The Democratic Republic of the Congo (DRC)'s B3 rating and stable outlook balances an economy that remains undiversified despite potential in the agricultural and hydroelectricity sectors against constraints that include institutional weakness and political uncertainty, Moody's Investors Service said in a report this week.

"The DRC's economy is still dominated by the mining sector, despite large potential in the agricultural and hydroelectricity sectors," said Aurelien Mali, a Moody's Vice President -- Senior Credit Officer and co-author of the report. "The drop in commodity prices, in particular copper, caused economic growth to slow to 2.4 per cent in 2016 from 6.9 per cent in 2015, and led to a larger fiscal deficit than planned. It also contributed to the depreciation of the currency, which has seen inflation rise inflation. However, with the recent modest rebound in commodity prices, the economic situation has stabilized in the first half of 2017."

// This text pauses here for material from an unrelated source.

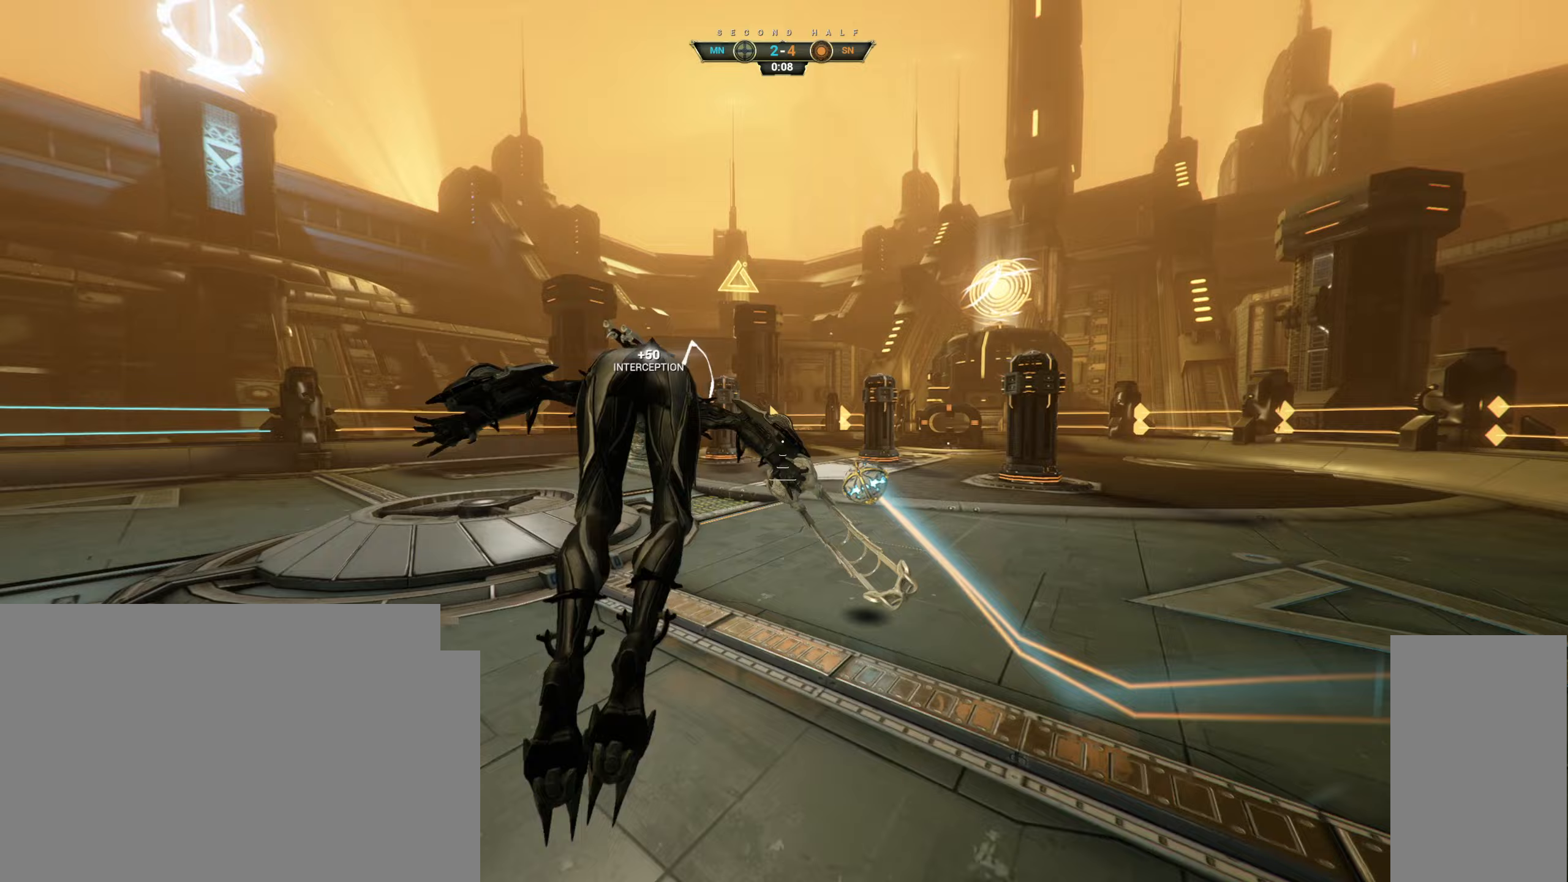
{"keys": ["w"], "mouse": [], "events": [[200, "ctrl", "down"], [200, "mouse_right", "down"], [383, "ctrl", "up"], [383, "mouse_right", "up"], [417, "d", "up"]]}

If commodity prices remain steady, Moody's expects real GDP growth to reach 3.5 per cent by the end of 2017, followed by 5.0 per cent in 2018 as mining activity slowly increases.

While the agricultural and hydroelectricity sectors offer good growth potential, the economy also faces several headwinds, including commodity price volatility, a delay in foreign investment or flight stemming from political instability over the next two years, and a possible continuation of slowweaker growth in China -- the country's largest trade partner.

The DRC has a low debt burden compared to many single B-rated peers. The country's public finances are in the process of modernisation, although they remain constrained by a number of key factors. Positive rating pressure could develop in the event of a material strengthening of the country's institutions, an acceleration of fiscal reforms, and increased capital expenditure to finance infrastructure improvements, particularly with respect to power generation and transport

Other positive factors would include if continued foreign investment in the mining sector were to lead to much stronger commodity revenues. An increase in foreign exchange reserves and fiscal buffers that offsets any negative impact of external shocks on the economy would also be supportive.

Downward pressure on the rating could arise from a renewed decline in the prices of the DRC's main commodity exports, heightening the potential for a balance of payments crisis.

Other negative factors would include a further drain on foreign exchange reserves, making the economy and the government more vulnerable to further external shocks, or a large deterioration in the government's fiscal balance that leads to large macroeconomic imbalances and volatility. Finally, a rise in instability from a resurgence of conflict in the east or a spike in political tensions would also put pressure on the sovereign rating.